DATA TO USE –
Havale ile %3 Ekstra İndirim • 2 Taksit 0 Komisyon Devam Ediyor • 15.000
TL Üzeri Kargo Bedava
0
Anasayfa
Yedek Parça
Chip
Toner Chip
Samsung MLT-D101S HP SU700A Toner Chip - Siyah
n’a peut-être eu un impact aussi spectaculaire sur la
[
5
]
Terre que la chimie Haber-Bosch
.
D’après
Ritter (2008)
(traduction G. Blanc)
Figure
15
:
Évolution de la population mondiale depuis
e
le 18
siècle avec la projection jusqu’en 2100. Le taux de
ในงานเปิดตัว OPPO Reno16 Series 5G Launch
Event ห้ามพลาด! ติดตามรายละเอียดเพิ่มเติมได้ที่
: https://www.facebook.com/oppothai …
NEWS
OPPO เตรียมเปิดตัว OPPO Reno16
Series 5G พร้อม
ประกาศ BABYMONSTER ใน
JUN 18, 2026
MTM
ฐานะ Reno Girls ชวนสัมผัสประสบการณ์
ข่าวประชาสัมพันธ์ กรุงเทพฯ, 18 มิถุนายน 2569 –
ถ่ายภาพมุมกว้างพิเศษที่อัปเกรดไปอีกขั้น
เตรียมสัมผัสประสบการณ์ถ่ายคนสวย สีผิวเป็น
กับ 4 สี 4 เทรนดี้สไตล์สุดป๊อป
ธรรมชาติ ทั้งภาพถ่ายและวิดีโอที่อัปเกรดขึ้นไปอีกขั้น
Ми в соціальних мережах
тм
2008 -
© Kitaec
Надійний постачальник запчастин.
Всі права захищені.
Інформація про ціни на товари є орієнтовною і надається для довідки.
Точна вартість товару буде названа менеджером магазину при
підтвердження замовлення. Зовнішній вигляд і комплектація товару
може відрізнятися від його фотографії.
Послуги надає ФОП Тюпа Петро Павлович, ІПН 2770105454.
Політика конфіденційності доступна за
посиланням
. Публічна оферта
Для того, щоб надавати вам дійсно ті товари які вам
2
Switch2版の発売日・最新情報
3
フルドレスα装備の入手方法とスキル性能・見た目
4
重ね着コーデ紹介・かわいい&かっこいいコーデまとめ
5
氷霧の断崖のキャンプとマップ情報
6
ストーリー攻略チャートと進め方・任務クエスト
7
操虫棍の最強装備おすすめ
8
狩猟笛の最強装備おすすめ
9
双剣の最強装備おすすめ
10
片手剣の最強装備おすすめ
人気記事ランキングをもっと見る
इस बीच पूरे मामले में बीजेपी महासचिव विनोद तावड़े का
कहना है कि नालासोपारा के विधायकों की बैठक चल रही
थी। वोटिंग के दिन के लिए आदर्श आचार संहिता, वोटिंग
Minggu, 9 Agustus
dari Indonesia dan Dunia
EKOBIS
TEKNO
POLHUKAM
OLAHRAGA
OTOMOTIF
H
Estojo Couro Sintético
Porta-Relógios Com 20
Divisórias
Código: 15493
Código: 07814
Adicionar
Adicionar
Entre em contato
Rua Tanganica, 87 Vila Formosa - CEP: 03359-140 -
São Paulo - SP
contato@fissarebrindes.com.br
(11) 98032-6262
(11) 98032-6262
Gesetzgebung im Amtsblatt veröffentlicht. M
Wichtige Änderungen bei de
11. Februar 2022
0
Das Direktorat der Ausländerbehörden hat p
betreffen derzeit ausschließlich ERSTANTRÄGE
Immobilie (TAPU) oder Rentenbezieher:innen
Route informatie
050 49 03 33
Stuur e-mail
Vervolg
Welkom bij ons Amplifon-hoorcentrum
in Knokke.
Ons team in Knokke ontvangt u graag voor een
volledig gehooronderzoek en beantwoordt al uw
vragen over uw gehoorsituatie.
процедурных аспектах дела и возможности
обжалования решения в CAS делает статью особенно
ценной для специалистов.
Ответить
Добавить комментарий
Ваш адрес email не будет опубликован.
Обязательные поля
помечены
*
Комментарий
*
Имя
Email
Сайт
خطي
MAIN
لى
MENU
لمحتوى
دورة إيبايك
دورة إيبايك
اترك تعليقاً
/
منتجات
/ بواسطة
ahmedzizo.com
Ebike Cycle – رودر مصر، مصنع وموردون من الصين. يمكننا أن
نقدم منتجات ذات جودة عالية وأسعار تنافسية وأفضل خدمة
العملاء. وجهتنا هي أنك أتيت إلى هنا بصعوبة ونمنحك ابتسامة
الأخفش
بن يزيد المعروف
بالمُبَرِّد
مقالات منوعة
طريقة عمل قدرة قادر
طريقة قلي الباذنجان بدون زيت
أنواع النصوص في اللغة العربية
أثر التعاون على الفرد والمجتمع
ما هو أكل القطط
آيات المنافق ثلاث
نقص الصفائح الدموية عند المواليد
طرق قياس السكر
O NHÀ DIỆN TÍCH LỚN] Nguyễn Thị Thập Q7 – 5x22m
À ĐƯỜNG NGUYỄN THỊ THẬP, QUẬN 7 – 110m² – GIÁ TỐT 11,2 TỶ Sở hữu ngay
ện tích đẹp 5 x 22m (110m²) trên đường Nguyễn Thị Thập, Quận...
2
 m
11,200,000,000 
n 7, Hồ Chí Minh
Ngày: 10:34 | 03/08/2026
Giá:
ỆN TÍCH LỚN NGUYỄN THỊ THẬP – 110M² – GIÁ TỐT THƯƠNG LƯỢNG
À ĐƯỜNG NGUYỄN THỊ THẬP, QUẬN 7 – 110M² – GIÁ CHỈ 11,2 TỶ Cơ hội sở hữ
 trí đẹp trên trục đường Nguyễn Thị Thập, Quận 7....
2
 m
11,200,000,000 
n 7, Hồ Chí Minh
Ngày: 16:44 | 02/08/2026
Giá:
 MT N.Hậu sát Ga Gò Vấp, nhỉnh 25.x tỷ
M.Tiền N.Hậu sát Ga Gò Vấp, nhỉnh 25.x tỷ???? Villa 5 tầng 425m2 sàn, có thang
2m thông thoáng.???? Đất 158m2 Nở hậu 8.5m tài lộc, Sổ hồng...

EXERCISE – Could you give the data above again, changing each "Hồ Chí Minh" to "Thành phố Hồ Chí Minh" and keeping everything else unchanged?

TASK RESPONSE –
Havale ile %3 Ekstra İndirim • 2 Taksit 0 Komisyon Devam Ediyor • 15.000
TL Üzeri Kargo Bedava
0
Anasayfa
Yedek Parça
Chip
Toner Chip
Samsung MLT-D101S HP SU700A Toner Chip - Siyah
n’a peut-être eu un impact aussi spectaculaire sur la
[
5
]
Terre que la chimie Haber-Bosch
.
D’après
Ritter (2008)
(traduction G. Blanc)
Figure
15
:
Évolution de la population mondiale depuis
e
le 18
siècle avec la projection jusqu’en 2100. Le taux de
ในงานเปิดตัว OPPO Reno16 Series 5G Launch
Event ห้ามพลาด! ติดตามรายละเอียดเพิ่มเติมได้ที่
: https://www.facebook.com/oppothai …
NEWS
OPPO เตรียมเปิดตัว OPPO Reno16
Series 5G พร้อม
ประกาศ BABYMONSTER ใน
JUN 18, 2026
MTM
ฐานะ Reno Girls ชวนสัมผัสประสบการณ์
ข่าวประชาสัมพันธ์ กรุงเทพฯ, 18 มิถุนายน 2569 –
ถ่ายภาพมุมกว้างพิเศษที่อัปเกรดไปอีกขั้น
เตรียมสัมผัสประสบการณ์ถ่ายคนสวย สีผิวเป็น
กับ 4 สี 4 เทรนดี้สไตล์สุดป๊อป
ธรรมชาติ ทั้งภาพถ่ายและวิดีโอที่อัปเกรดขึ้นไปอีกขั้น
Ми в соціальних мережах
тм
2008 -
© Kitaec
Надійний постачальник запчастин.
Всі права захищені.
Інформація про ціни на товари є орієнтовною і надається для довідки.
Точна вартість товару буде названа менеджером магазину при
підтвердження замовлення. Зовнішній вигляд і комплектація товару
може відрізнятися від його фотографії.
Послуги надає ФОП Тюпа Петро Павлович, ІПН 2770105454.
Політика конфіденційності доступна за
посиланням
. Публічна оферта
Для того, щоб надавати вам дійсно ті товари які вам
2
Switch2版の発売日・最新情報
3
フルドレスα装備の入手方法とスキル性能・見た目
4
重ね着コーデ紹介・かわいい&かっこいいコーデまとめ
5
氷霧の断崖のキャンプとマップ情報
6
ストーリー攻略チャートと進め方・任務クエスト
7
操虫棍の最強装備おすすめ
8
狩猟笛の最強装備おすすめ
9
双剣の最強装備おすすめ
10
片手剣の最強装備おすすめ
人気記事ランキングをもっと見る
इस बीच पूरे मामले में बीजेपी महासचिव विनोद तावड़े का
कहना है कि नालासोपारा के विधायकों की बैठक चल रही
थी। वोटिंग के दिन के लिए आदर्श आचार संहिता, वोटिंग
Minggu, 9 Agustus
dari Indonesia dan Dunia
EKOBIS
TEKNO
POLHUKAM
OLAHRAGA
OTOMOTIF
H
Estojo Couro Sintético
Porta-Relógios Com 20
Divisórias
Código: 15493
Código: 07814
Adicionar
Adicionar
Entre em contato
Rua Tanganica, 87 Vila Formosa - CEP: 03359-140 -
São Paulo - SP
contato@fissarebrindes.com.br
(11) 98032-6262
(11) 98032-6262
Gesetzgebung im Amtsblatt veröffentlicht. M
Wichtige Änderungen bei de
11. Februar 2022
0
Das Direktorat der Ausländerbehörden hat p
betreffen derzeit ausschließlich ERSTANTRÄGE
Immobilie (TAPU) oder Rentenbezieher:innen
Route informatie
050 49 03 33
Stuur e-mail
Vervolg
Welkom bij ons Amplifon-hoorcentrum
in Knokke.
Ons team in Knokke ontvangt u graag voor een
volledig gehooronderzoek en beantwoordt al uw
vragen over uw gehoorsituatie.
процедурных аспектах дела и возможности
обжалования решения в CAS делает статью особенно
ценной для специалистов.
Ответить
Добавить комментарий
Ваш адрес email не будет опубликован.
Обязательные поля
помечены
*
Комментарий
*
Имя
Email
Сайт
خطي
MAIN
لى
MENU
لمحتوى
دورة إيبايك
دورة إيبايك
اترك تعليقاً
/
منتجات
/ بواسطة
ahmedzizo.com
Ebike Cycle – رودر مصر، مصنع وموردون من الصين. يمكننا أن
نقدم منتجات ذات جودة عالية وأسعار تنافسية وأفضل خدمة
العملاء. وجهتنا هي أنك أتيت إلى هنا بصعوبة ونمنحك ابتسامة
الأخفش
بن يزيد المعروف
بالمُبَرِّد
مقالات منوعة
طريقة عمل قدرة قادر
طريقة قلي الباذنجان بدون زيت
أنواع النصوص في اللغة العربية
أثر التعاون على الفرد والمجتمع
ما هو أكل القطط
آيات المنافق ثلاث
نقص الصفائح الدموية عند المواليد
طرق قياس السكر
O NHÀ DIỆN TÍCH LỚN] Nguyễn Thị Thập Q7 – 5x22m
À ĐƯỜNG NGUYỄN THỊ THẬP, QUẬN 7 – 110m² – GIÁ TỐT 11,2 TỶ Sở hữu ngay
ện tích đẹp 5 x 22m (110m²) trên đường Nguyễn Thị Thập, Quận...
2
 m
11,200,000,000 
n 7, Thành phố Hồ Chí Minh
Ngày: 10:34 | 03/08/2026
Giá:
ỆN TÍCH LỚN NGUYỄN THỊ THẬP – 110M² – GIÁ TỐT THƯƠNG LƯỢNG
À ĐƯỜNG NGUYỄN THỊ THẬP, QUẬN 7 – 110M² – GIÁ CHỈ 11,2 TỶ Cơ hội sở hữ
 trí đẹp trên trục đường Nguyễn Thị Thập, Quận 7....
2
 m
11,200,000,000 
n 7, Thành phố Hồ Chí Minh
Ngày: 16:44 | 02/08/2026
Giá:
 MT N.Hậu sát Ga Gò Vấp, nhỉnh 25.x tỷ
M.Tiền N.Hậu sát Ga Gò Vấp, nhỉnh 25.x tỷ???? Villa 5 tầng 425m2 sàn, có thang
2m thông thoáng.???? Đất 158m2 Nở hậu 8.5m tài lộc, Sổ hồng...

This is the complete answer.